• _WHAT IS EXPECTED_
Copy out each line containing "parks" from the entries below.

• _PROVIDED DATA_
[Start of Attachment]

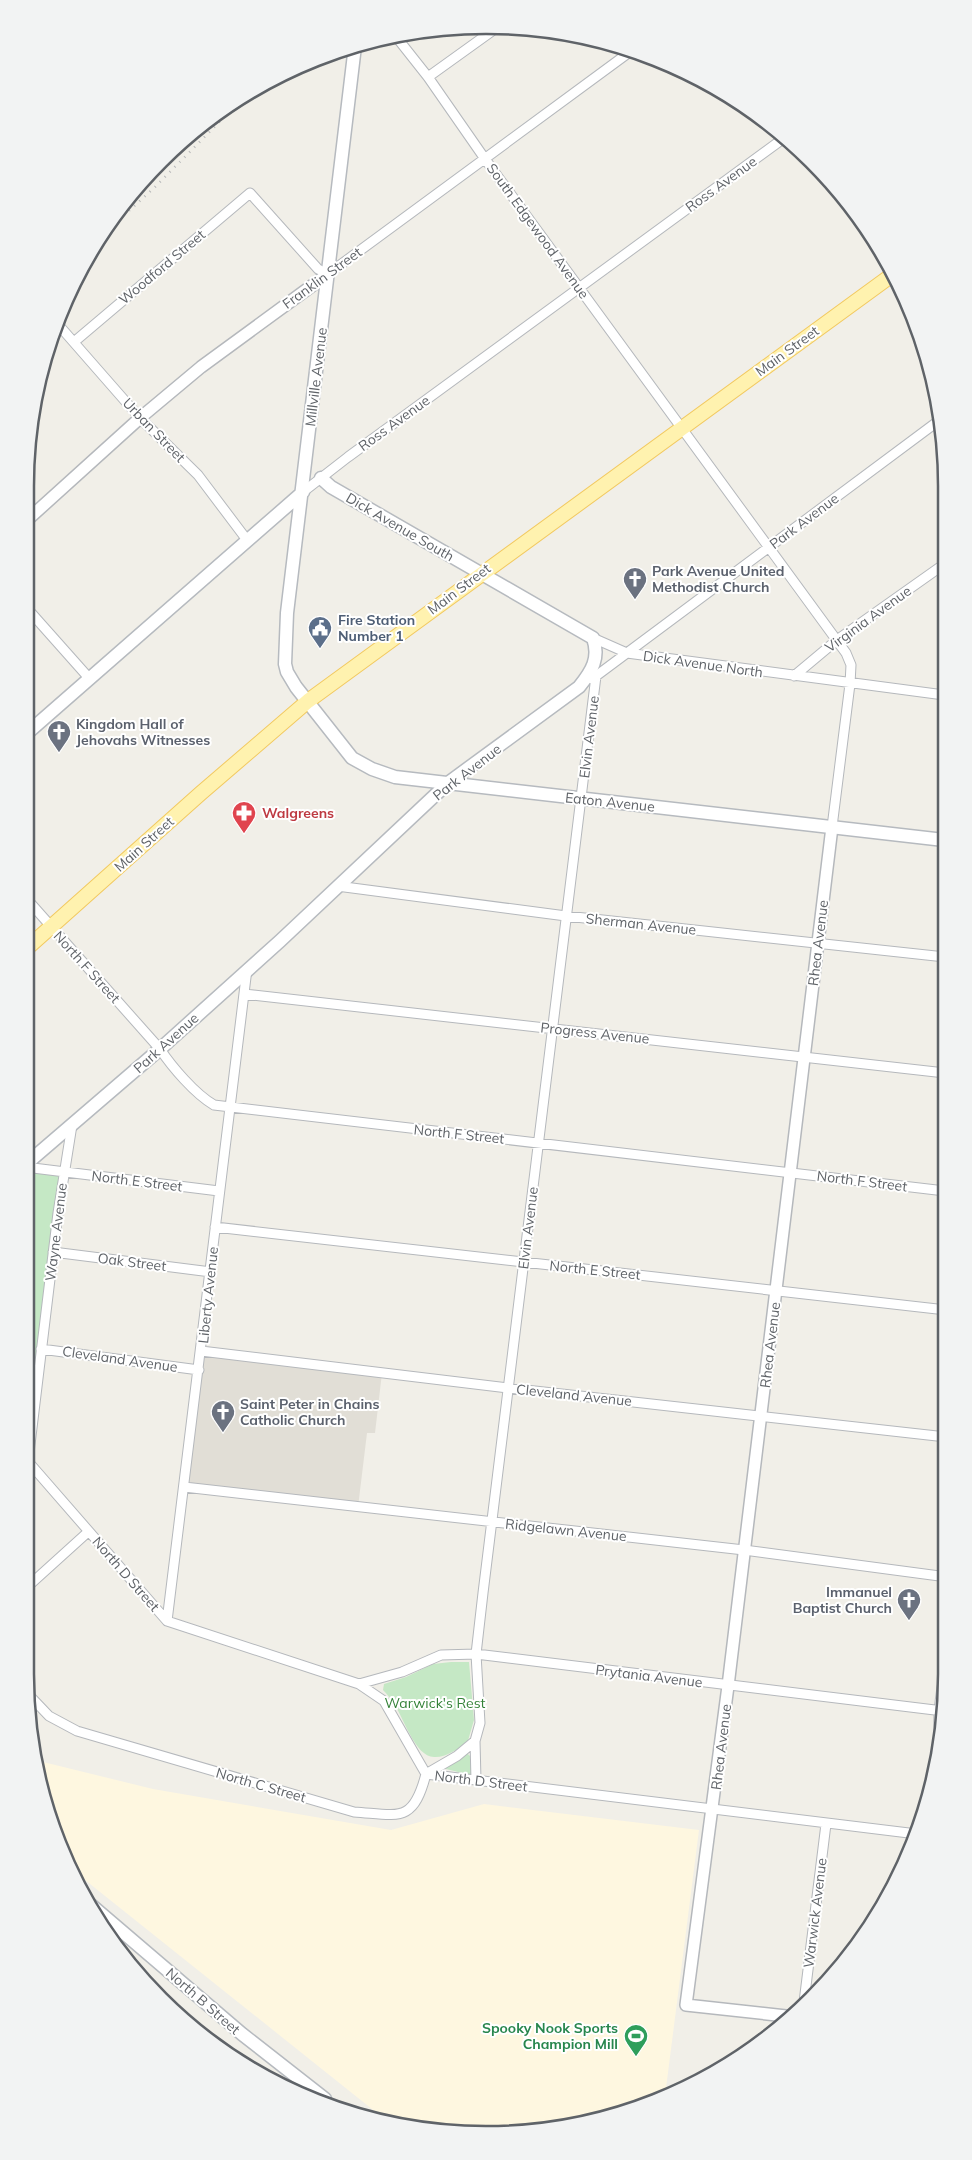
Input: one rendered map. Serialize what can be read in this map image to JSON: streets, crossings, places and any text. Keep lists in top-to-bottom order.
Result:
{
  "streets": {
    "main road": [
      "Ross Avenue",
      "Main Street",
      "Millville Avenue",
      "Park Avenue",
      "Dick Avenue South",
      "Dick Avenue North",
      "Eaton Avenue",
      "North B Street"
    ],
    "street": [
      "South Edgewood Avenue",
      "Woodford Street",
      "Franklin Street",
      "Urban Street",
      "Virginia Avenue",
      "Elvin Avenue",
      "Sherman Avenue",
      "Rhea Avenue",
      "North F Street",
      "Progress Avenue",
      "North E Street",
      "Wayne Avenue",
      "Oak Street",
      "Liberty Avenue",
      "Cleveland Avenue",
      "Ridgelawn Avenue",
      "North D Street",
      "Prytania Avenue",
      "North C Street",
      "Warwick Avenue"
    ]
  },
  "crossings": [
    ["Ross Avenue", "South Edgewood Avenue"],
    ["Ross Avenue", "Millville Avenue"],
    ["Ross Avenue", "Urban Street"],
    ["Ross Avenue", "Dick Avenue South"],
    ["South Edgewood Avenue", "Franklin Street"],
    ["South Edgewood Avenue", "Main Street"],
    ["South Edgewood Avenue", "Park Avenue"],
    ["South Edgewood Avenue", "Rhea Avenue"],
    ["Woodford Street", "Franklin Street"],
    ["Woodford Street", "Millville Avenue"],
    ["Woodford Street", "Urban Street"],
    ["Franklin Street", "Millville Avenue"],
    ["Franklin Street", "Urban Street"],
    ["Main Street", "Millville Avenue"],
    ["Main Street", "Dick Avenue South"],
    ["Main Street", "Dick Avenue North"],
    ["Main Street", "Eaton Avenue"],
    ["Main Street", "North F Street"],
    ["Millville Avenue", "Eaton Avenue"],
    ["Park Avenue", "Dick Avenue North"],
    ["Park Avenue", "Elvin Avenue"],
    ["Park Avenue", "Eaton Avenue"],
    ["Park Avenue", "Sherman Avenue"],
    ["Park Avenue", "Rhea Avenue"],
    ["Park Avenue", "North F Street"],
    ["Park Avenue", "Wayne Avenue"],
    ["Park Avenue", "Liberty Avenue"],
    ["Dick Avenue South", "Dick Avenue North"],
    ["Virginia Avenue", "Dick Avenue North"],
    ["Virginia Avenue", "Rhea Avenue"],
    ["Dick Avenue North", "Rhea Avenue"],
    ["Elvin Avenue", "Eaton Avenue"],
    ["Elvin Avenue", "Sherman Avenue"],
    ["Elvin Avenue", "North F Street"],
    ["Elvin Avenue", "Progress Avenue"],
    ["Elvin Avenue", "North E Street"],
    ["Elvin Avenue", "Cleveland Avenue"],
    ["Elvin Avenue", "Ridgelawn Avenue"],
    ["Elvin Avenue", "North D Street"],
    ["Elvin Avenue", "Prytania Avenue"],
    ["Eaton Avenue", "Rhea Avenue"],
    ["Sherman Avenue", "Rhea Avenue"],
    ["Rhea Avenue", "North F Street"],
    ["Rhea Avenue", "Progress Avenue"],
    ["Rhea Avenue", "North E Street"],
    ["Rhea Avenue", "Cleveland Avenue"],
    ["Rhea Avenue", "Ridgelawn Avenue"],
    ["Rhea Avenue", "North D Street"],
    ["Rhea Avenue", "Prytania Avenue"],
    ["North F Street", "Liberty Avenue"],
    ["Progress Avenue", "Liberty Avenue"],
    ["North E Street", "Wayne Avenue"],
    ["North E Street", "Liberty Avenue"],
    ["Wayne Avenue", "Oak Street"],
    ["Wayne Avenue", "Cleveland Avenue"],
    ["Oak Street", "Liberty Avenue"],
    ["Liberty Avenue", "Cleveland Avenue"],
    ["Liberty Avenue", "Ridgelawn Avenue"],
    ["Liberty Avenue", "North D Street"],
    ["North D Street", "Prytania Avenue"],
    ["North D Street", "North C Street"],
    ["North D Street", "Warwick Avenue"]
  ],
  "parks": ["Warwick's Rest"],
  "places": {
    "church": [
      "Park Avenue United Methodist Church",
      "Kingdom Hall of Jehovahs Witnesses",
      "Saint Peter in Chains Catholic Church",
      "Immanuel Baptist Church"
    ],
    "public building": ["Fire Station Number 1"],
    "pharmacy": ["Walgreens"],
    "sports": ["Spooky Nook Sports Champion Mill"]
  }
}
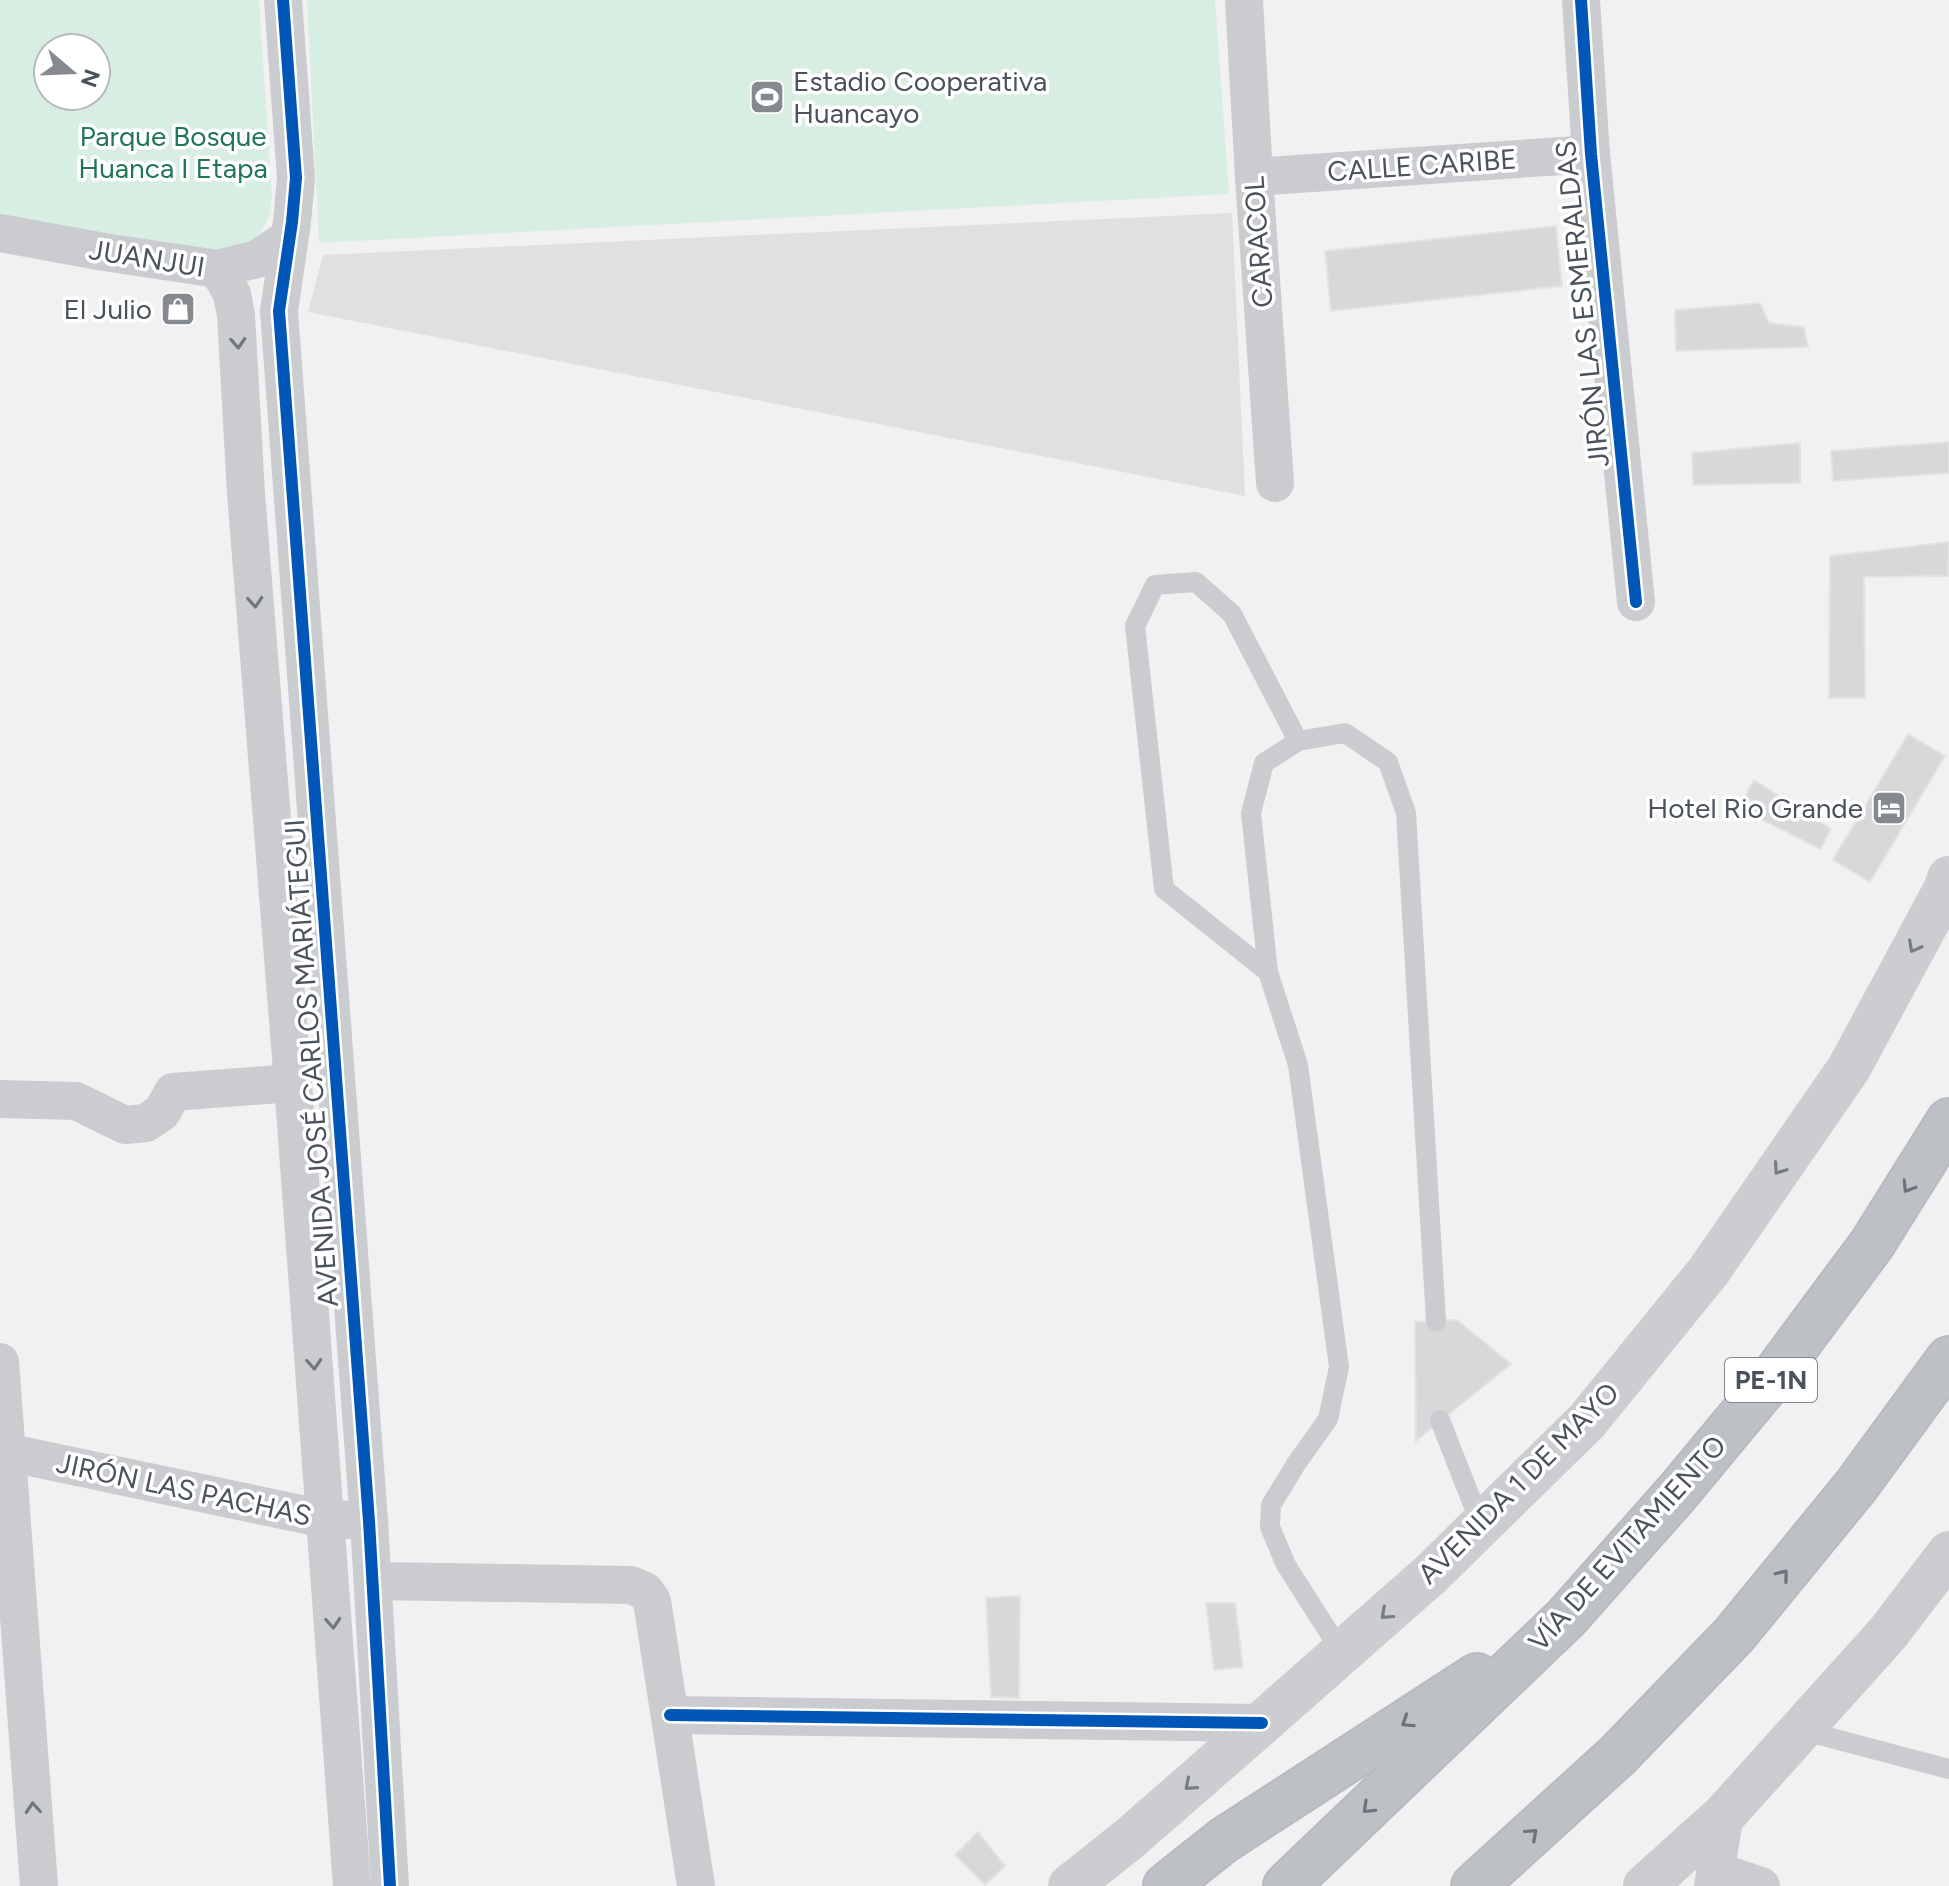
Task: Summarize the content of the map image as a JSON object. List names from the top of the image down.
{
  "streets": {
    "highway": ["PE-1N", "VÍA DE EVITAMIENTO"],
    "main road": ["AVENIDA 1 DE MAYO"],
    "street": [
      "CALLE CARIBE",
      "CARACOL",
      "JUANJUI",
      "JIRÓN LAS ESMERALDAS",
      "AVENIDA JOSÉ CARLOS MARIÁTEGUI",
      "JIRÓN LAS PACHAS"
    ]
  },
  "crossings": [
    ["CALLE CARIBE", "CARACOL"],
    ["CALLE CARIBE", "JIRÓN LAS ESMERALDAS"],
    ["JUANJUI", "AVENIDA JOSÉ CARLOS MARIÁTEGUI"],
    ["AVENIDA JOSÉ CARLOS MARIÁTEGUI", "JIRÓN LAS PACHAS"]
  ],
  "one_way": ["AVENIDA 1 DE MAYO"],
  "parks": ["Parque Bosque Huanca I Etapa"],
  "places": {
    "sports": ["Estadio Cooperativa Huancayo"],
    "shop": ["El Julio"],
    "hotel": ["Hotel Rio Grande"]
  },
  "north": "right"
}
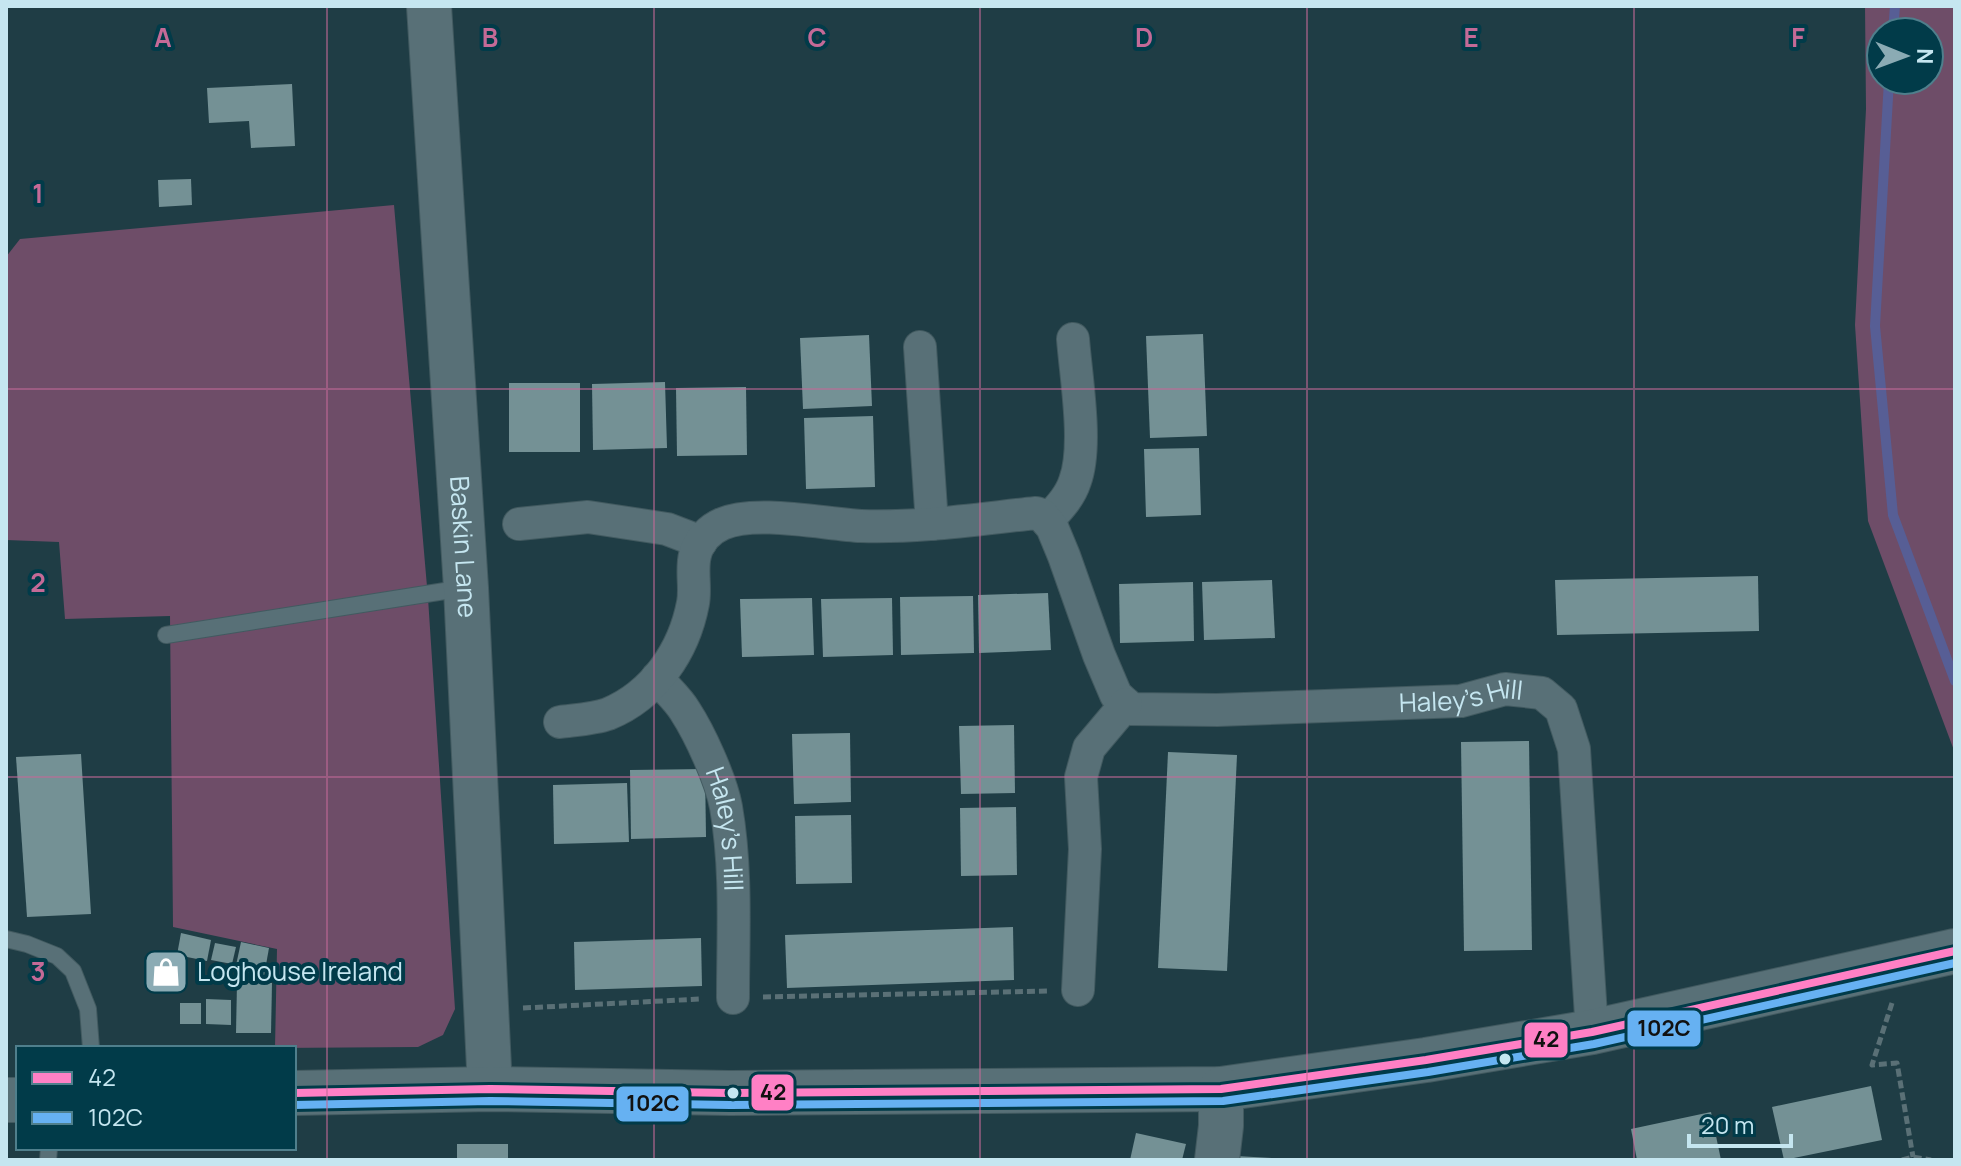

[End of Attachment]

• _EXERCISE SOLUTION_
  "parks": ["Warwick's Rest"],
  "parks": ["Parque Bosque Huanca I Etapa"],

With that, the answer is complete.